There was a time when everyone was reading this book. My grandmother, the woman who coaxed out of me not only my love of reading but my love of writing, read it before me. I lived in Gainesville at the time and she called me and told me she was mailing me something. She told me about this book written by a Hispanic author and how it was this layered story about this “geek boy” as she called him, and that it felt like reading something entirely new. The wrapped package arrived with a card two or three days later and I sat down to read it in my apartment.

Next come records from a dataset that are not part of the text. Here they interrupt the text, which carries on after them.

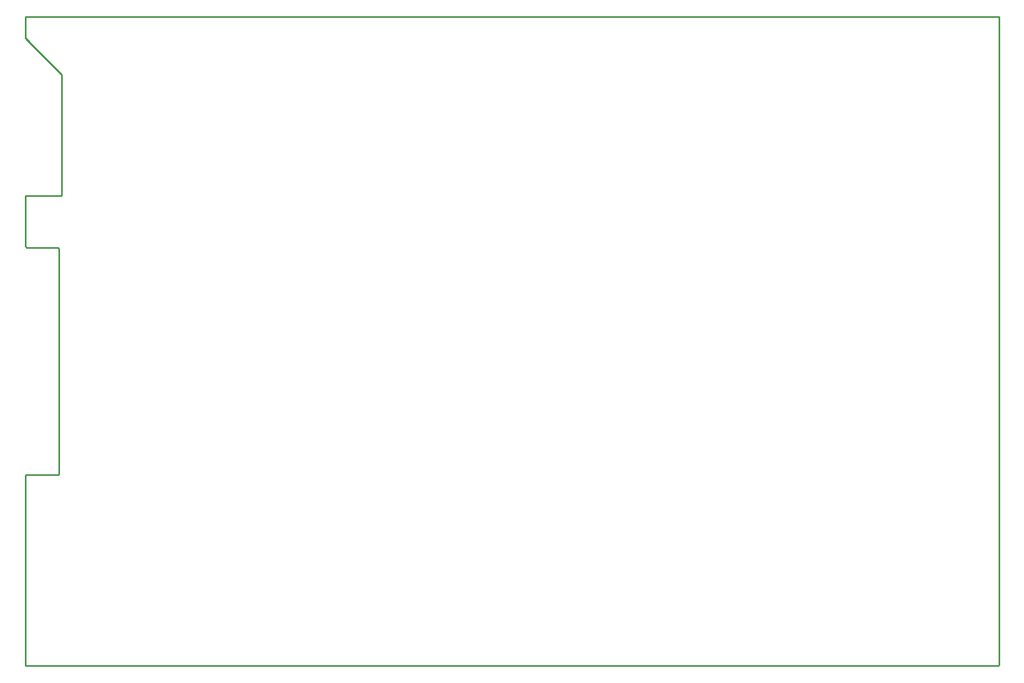
<source format=gko>
G04 Layer_Color=16711935*
%FSLAX25Y25*%
%MOIN*%
G70*
G01*
G75*
%ADD37C,0.01000*%
D37*
X699606Y100000D02*
X700000Y100394D01*
Y500000D01*
X100000Y100000D02*
Y217323D01*
X100394Y217717D01*
X120472D01*
X120866Y218110D01*
Y357087D01*
X120079Y357874D02*
X120866Y357087D01*
X100787Y357874D02*
X120079D01*
X100000Y358661D02*
X100787Y357874D01*
X100000Y358661D02*
Y389764D01*
Y487008D02*
X100394Y486614D01*
X100000Y487008D02*
Y500000D01*
Y100000D02*
X699606D01*
X100000Y500000D02*
X700000D01*
X100000D02*
X700000D01*
X100000Y100000D02*
X699606D01*
X100000D02*
Y217323D01*
X100394Y217717D01*
X120472D01*
X120866Y218110D01*
Y357087D01*
X120079Y357874D02*
X120866Y357087D01*
X100787Y357874D02*
X120079D01*
X100000Y358661D02*
X100787Y357874D01*
X100000Y358661D02*
Y389764D01*
X122047D01*
X122441Y390158D01*
X100000Y487008D02*
Y500000D01*
Y487008D02*
X122047Y464961D01*
X122441Y390158D02*
Y464567D01*
X100394Y486614D02*
X122441Y464567D01*
M02*

</source>
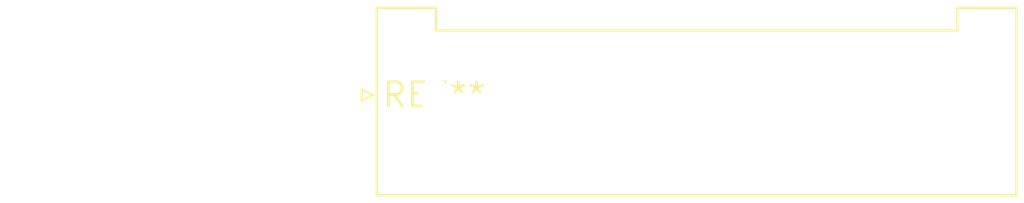
<source format=kicad_pcb>
(kicad_pcb (version 20240108) (generator pcbnew)

  (general
    (thickness 1.6)
  )

  (paper "A4")
  (layers
    (0 "F.Cu" signal)
    (31 "B.Cu" signal)
    (32 "B.Adhes" user "B.Adhesive")
    (33 "F.Adhes" user "F.Adhesive")
    (34 "B.Paste" user)
    (35 "F.Paste" user)
    (36 "B.SilkS" user "B.Silkscreen")
    (37 "F.SilkS" user "F.Silkscreen")
    (38 "B.Mask" user)
    (39 "F.Mask" user)
    (40 "Dwgs.User" user "User.Drawings")
    (41 "Cmts.User" user "User.Comments")
    (42 "Eco1.User" user "User.Eco1")
    (43 "Eco2.User" user "User.Eco2")
    (44 "Edge.Cuts" user)
    (45 "Margin" user)
    (46 "B.CrtYd" user "B.Courtyard")
    (47 "F.CrtYd" user "F.Courtyard")
    (48 "B.Fab" user)
    (49 "F.Fab" user)
    (50 "User.1" user)
    (51 "User.2" user)
    (52 "User.3" user)
    (53 "User.4" user)
    (54 "User.5" user)
    (55 "User.6" user)
    (56 "User.7" user)
    (57 "User.8" user)
    (58 "User.9" user)
  )

  (setup
    (pad_to_mask_clearance 0)
    (pcbplotparams
      (layerselection 0x00010fc_ffffffff)
      (plot_on_all_layers_selection 0x0000000_00000000)
      (disableapertmacros false)
      (usegerberextensions false)
      (usegerberattributes false)
      (usegerberadvancedattributes false)
      (creategerberjobfile false)
      (dashed_line_dash_ratio 12.000000)
      (dashed_line_gap_ratio 3.000000)
      (svgprecision 4)
      (plotframeref false)
      (viasonmask false)
      (mode 1)
      (useauxorigin false)
      (hpglpennumber 1)
      (hpglpenspeed 20)
      (hpglpendiameter 15.000000)
      (dxfpolygonmode false)
      (dxfimperialunits false)
      (dxfusepcbnewfont false)
      (psnegative false)
      (psa4output false)
      (plotreference false)
      (plotvalue false)
      (plotinvisibletext false)
      (sketchpadsonfab false)
      (subtractmaskfromsilk false)
      (outputformat 1)
      (mirror false)
      (drillshape 1)
      (scaleselection 1)
      (outputdirectory "")
    )
  )

  (net 0 "")

  (footprint "JST_VH_B8P-VH-FB-B_1x08_P3.96mm_Vertical" (layer "F.Cu") (at 0 0))

)

</source>
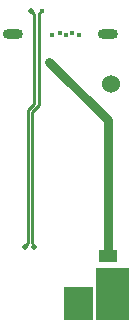
<source format=gbl>
G04*
G04 #@! TF.GenerationSoftware,Altium Limited,Altium Designer,22.2.1 (43)*
G04*
G04 Layer_Physical_Order=4*
G04 Layer_Color=16711680*
%FSLAX25Y25*%
%MOIN*%
G70*
G04*
G04 #@! TF.SameCoordinates,6C260533-CC90-43CD-92D9-51A3DE8ADA06*
G04*
G04*
G04 #@! TF.FilePolarity,Positive*
G04*
G01*
G75*
%ADD11C,0.01000*%
%ADD25O,0.06693X0.03347*%
%ADD26C,0.06000*%
%ADD27C,0.05000*%
%ADD28C,0.01772*%
%ADD29C,0.01575*%
%ADD30C,0.01968*%
%ADD31C,0.02500*%
%ADD38R,0.06000X0.04000*%
%ADD39R,0.03347X0.03347*%
%ADD40C,0.03000*%
G36*
X34484Y1984D02*
X24984D01*
Y12984D01*
X34484D01*
Y1984D01*
D02*
G37*
G36*
X46697D02*
X35484D01*
Y19484D01*
X46697D01*
Y1984D01*
D02*
G37*
D11*
X14250Y27747D02*
X14484Y27513D01*
X14000Y105115D02*
Y105185D01*
X15000Y74208D02*
Y104115D01*
X12000Y26484D02*
Y26746D01*
X14250Y27747D02*
Y71337D01*
X14000Y105115D02*
X15000Y104115D01*
Y26484D02*
Y26746D01*
X12516Y27513D02*
X12750Y27747D01*
X12000Y26746D02*
X12516Y27262D01*
X17472Y105185D02*
X17500D01*
X14250Y71337D02*
X16500Y73587D01*
X14484Y27262D02*
Y27513D01*
X16500Y104213D02*
X17472Y105185D01*
X14484Y27262D02*
X15000Y26746D01*
X16500Y73587D02*
Y104213D01*
X12516Y27262D02*
Y27513D01*
X12750Y27747D02*
Y71958D01*
X15000Y74208D01*
D25*
X39527Y97347D02*
D03*
X7952D02*
D03*
D26*
X40500Y80685D02*
D03*
D27*
X28500Y4984D02*
D03*
X38500D02*
D03*
D28*
X17500Y105185D02*
D03*
D29*
X21000Y97185D02*
D03*
X27500Y97685D02*
D03*
X30000Y97185D02*
D03*
X25500D02*
D03*
X23500Y97685D02*
D03*
D30*
X12000Y26484D02*
D03*
X15000D02*
D03*
X14000Y105185D02*
D03*
D31*
X20000Y88185D02*
D03*
D38*
X39500Y23484D02*
D03*
Y15484D02*
D03*
D39*
X37051Y9984D02*
D03*
X30949D02*
D03*
D40*
X39500Y23484D02*
Y68768D01*
X20000Y88185D02*
X39500Y68685D01*
M02*

</source>
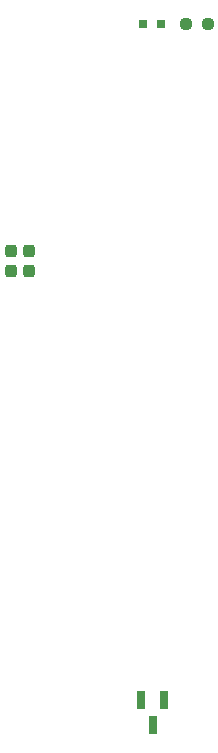
<source format=gbr>
G04 #@! TF.GenerationSoftware,KiCad,Pcbnew,7.0.11+dfsg-1build4*
G04 #@! TF.CreationDate,2024-11-01T18:06:53+09:00*
G04 #@! TF.ProjectId,bionic-mos6502,62696f6e-6963-42d6-9d6f-73363530322e,9*
G04 #@! TF.SameCoordinates,Original*
G04 #@! TF.FileFunction,Paste,Top*
G04 #@! TF.FilePolarity,Positive*
%FSLAX46Y46*%
G04 Gerber Fmt 4.6, Leading zero omitted, Abs format (unit mm)*
G04 Created by KiCad (PCBNEW 7.0.11+dfsg-1build4) date 2024-11-01 18:06:53*
%MOMM*%
%LPD*%
G01*
G04 APERTURE LIST*
G04 Aperture macros list*
%AMRoundRect*
0 Rectangle with rounded corners*
0 $1 Rounding radius*
0 $2 $3 $4 $5 $6 $7 $8 $9 X,Y pos of 4 corners*
0 Add a 4 corners polygon primitive as box body*
4,1,4,$2,$3,$4,$5,$6,$7,$8,$9,$2,$3,0*
0 Add four circle primitives for the rounded corners*
1,1,$1+$1,$2,$3*
1,1,$1+$1,$4,$5*
1,1,$1+$1,$6,$7*
1,1,$1+$1,$8,$9*
0 Add four rect primitives between the rounded corners*
20,1,$1+$1,$2,$3,$4,$5,0*
20,1,$1+$1,$4,$5,$6,$7,0*
20,1,$1+$1,$6,$7,$8,$9,0*
20,1,$1+$1,$8,$9,$2,$3,0*%
G04 Aperture macros list end*
%ADD10R,0.660400X1.625600*%
%ADD11RoundRect,0.237500X-0.250000X-0.237500X0.250000X-0.237500X0.250000X0.237500X-0.250000X0.237500X0*%
%ADD12R,0.762000X0.711200*%
%ADD13RoundRect,0.237500X0.237500X-0.300000X0.237500X0.300000X-0.237500X0.300000X-0.237500X-0.300000X0*%
G04 APERTURE END LIST*
D10*
X115986000Y-129055000D03*
X114085998Y-129055000D03*
X115035999Y-131187000D03*
D11*
X117867500Y-71778000D03*
X119692500Y-71778000D03*
D12*
X115732000Y-71778000D03*
X114182600Y-71778000D03*
D13*
X104556000Y-92706500D03*
X104556000Y-90981500D03*
X103032000Y-92706500D03*
X103032000Y-90981500D03*
M02*

</source>
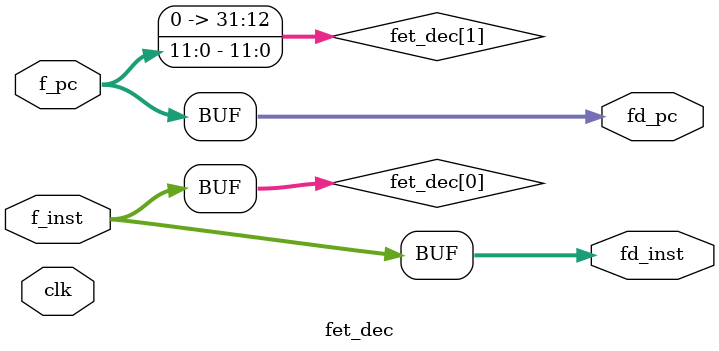
<source format=v>
module fet_dec (clk, f_inst, f_pc, fd_inst, fd_pc);

input clk;
input [31:0] f_inst;
input [11:0] f_pc;
output [11:0] fd_pc;
output [31:0] fd_inst;

reg [31:0] fet_dec [1:0];

always @(*)
begin
	fet_dec[0] <= f_inst;
	fet_dec[1] <= f_pc;
end
/*
always @(f_pc)
begin
	fet_dec[1] <= f_pc;
end
*/

assign fd_inst = fet_dec[0];
assign fd_pc = fet_dec[1];

endmodule

</source>
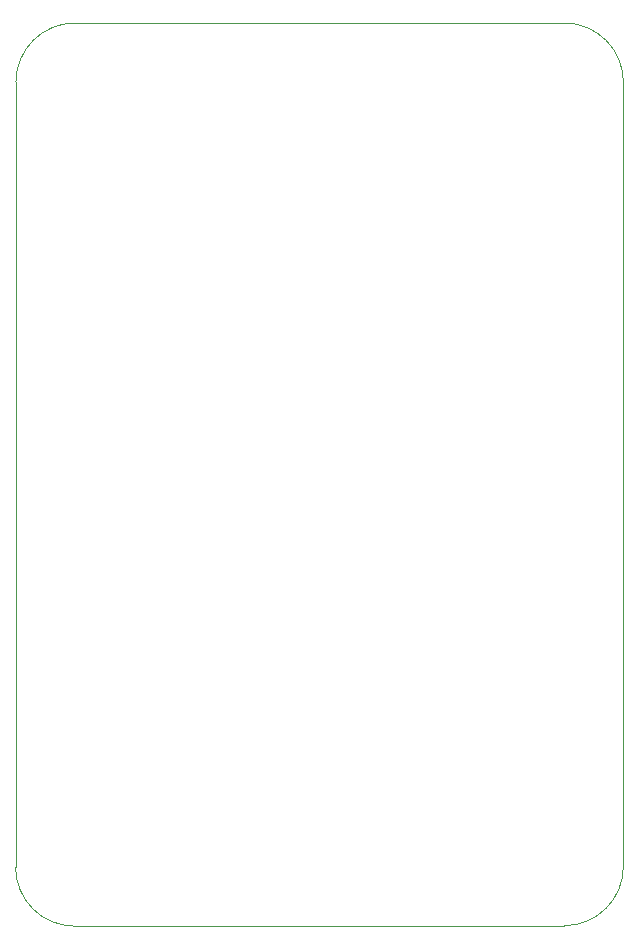
<source format=gbr>
%TF.GenerationSoftware,KiCad,Pcbnew,8.0.5*%
%TF.CreationDate,2024-11-08T20:04:07-05:00*%
%TF.ProjectId,Main,4d61696e-2e6b-4696-9361-645f70636258,rev?*%
%TF.SameCoordinates,Original*%
%TF.FileFunction,Profile,NP*%
%FSLAX46Y46*%
G04 Gerber Fmt 4.6, Leading zero omitted, Abs format (unit mm)*
G04 Created by KiCad (PCBNEW 8.0.5) date 2024-11-08 20:04:07*
%MOMM*%
%LPD*%
G01*
G04 APERTURE LIST*
%TA.AperFunction,Profile*%
%ADD10C,0.050000*%
%TD*%
G04 APERTURE END LIST*
D10*
X133535534Y-130535534D02*
G75*
G02*
X128535466Y-125535534I-34J5000034D01*
G01*
X133571069Y-54071070D02*
X175000000Y-54071068D01*
X180000000Y-125500000D02*
G75*
G02*
X175000000Y-130500000I-5000000J0D01*
G01*
X180000000Y-59071068D02*
X180000000Y-125500000D01*
X175000000Y-54071068D02*
G75*
G02*
X179999932Y-59071068I0J-4999932D01*
G01*
X128535534Y-125535534D02*
X128571069Y-59071070D01*
X175000000Y-130500000D02*
X133535534Y-130535534D01*
X128571069Y-59071070D02*
G75*
G02*
X133571069Y-54071069I4999991J10D01*
G01*
M02*

</source>
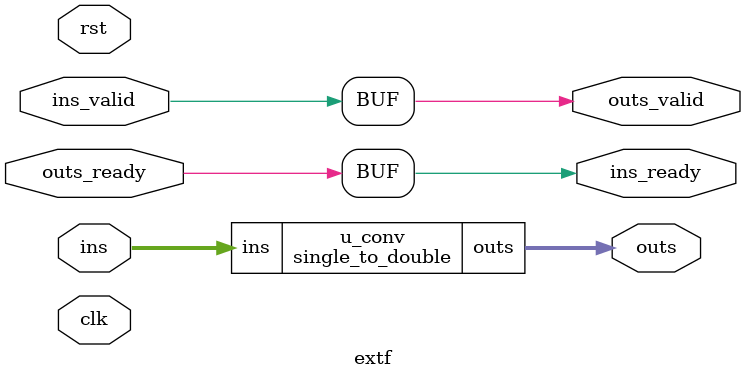
<source format=v>
module single_to_double (
    input  wire [31:0] ins,
    output wire [63:0] outs
);

    // IEEE-754 single format
    wire        sign_s;
    wire [7:0]  exp_s;
    wire [22:0] frac_s;

    assign sign_s = ins[31];
    assign exp_s  = ins[30:23];
    assign frac_s = ins[22:0];

    // IEEE-754 double format fields
    wire        sign_d;
    wire [10:0] exp_d;
    wire [51:0] frac_d;

    // Convert exponent:
    // exponent_bias_single = 127
    // exponent_bias_double = 1023
    // => exp_d = exp_s - 127 + 1023 = exp_s + 896
    assign sign_d = sign_s;

    assign exp_d  =
        (exp_s == 8'b0) ? 11'b0 :               // zero / subnormal to zero / subnormal
        (exp_s == 8'hFF) ? 11'h7FF :            // Inf/NaN
                           (exp_s + 11'd896);   // normal conversion

    // Convert fraction:
    // 23-bit to 52-bit by shifting left
    assign frac_d =
        (exp_s == 8'h00) ? {frac_s, 29'b0} :    // Subnormal: shift differently
                           {frac_s, 29'b0};     // Normal case

    assign outs = {sign_d, exp_d, frac_d};

endmodule


module extf #(
    parameter INPUT_TYPE  = 32,
    parameter OUTPUT_TYPE = 64
)(
    input  wire clk,
    input  wire rst,

    // input channel
    input  wire [INPUT_TYPE-1:0] ins,
    input  wire ins_valid,
    output wire ins_ready,

    // output channel
    output wire [OUTPUT_TYPE-1:0] outs,
    output wire outs_valid,
    input  wire outs_ready
);

    initial begin
        if (INPUT_TYPE != 32)
            $fatal("extf only supports single to double conversion!");
        if (OUTPUT_TYPE != 64)
            $fatal("extf only supports single to double conversion!!");
    end
    
    // Instantiate converter
    single_to_double u_conv (
        .ins  (ins),
        .outs (outs)
    );

    // simple pass-through handshake
    assign outs_valid = ins_valid;
    assign ins_ready  = outs_ready;

endmodule

</source>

She was right. It read like something I had never seen in print before. This was a novel about Oscar, an overweight Dominican nerd who writes page after page of fantasy fiction, and his family, all of the different generations of it, and the curse that was on this family. It had Spanglish and the kind of English you don’t see in novels. It had page after page of nerdspeak and thoughts about how it felt to be an outcast (“You really want to know what being an X-Man feels like? Just be a smart bookish boy of color in a contemporary U.S. ghetto. Mamma mia! Like having bat wings or a pair of tentacle growing out of your chest.”) amongst others. It spoke in metaphor, made reference to Homer, and was occasionally formal. It’s spectacular. Junot Díaz is a man in love with not just the English language but language in general, honoring all forms of communication and creating a concise novel that remains sprawling in your mind for weeks after you read it.
It wasn’t just Hispanic people or literary nerds reading this book either. I began seeing groups of little old ladies carrying this book around, soccer moms, teenagers stretching their literary legs, every kind of person imaginable. Oscar Wao is a game changer, the kind of novel that no one can put down because it is a living, breathing document. It exists outside of Junot Díaz now because he has done the exact thing every writer hopes to do: write something that can stand on its own. There are good books that people read and discuss, and then there are excellent books that we lose ourselves in and truly experience in an almost physical way. This is one of those books, and this is why reading will never die because we seek to experience and recreate the best feelings that life gives us in the pages of a book. No matter who the character is, if it’s written well, written as a living, breathing human, we will always find parts of ourselves there.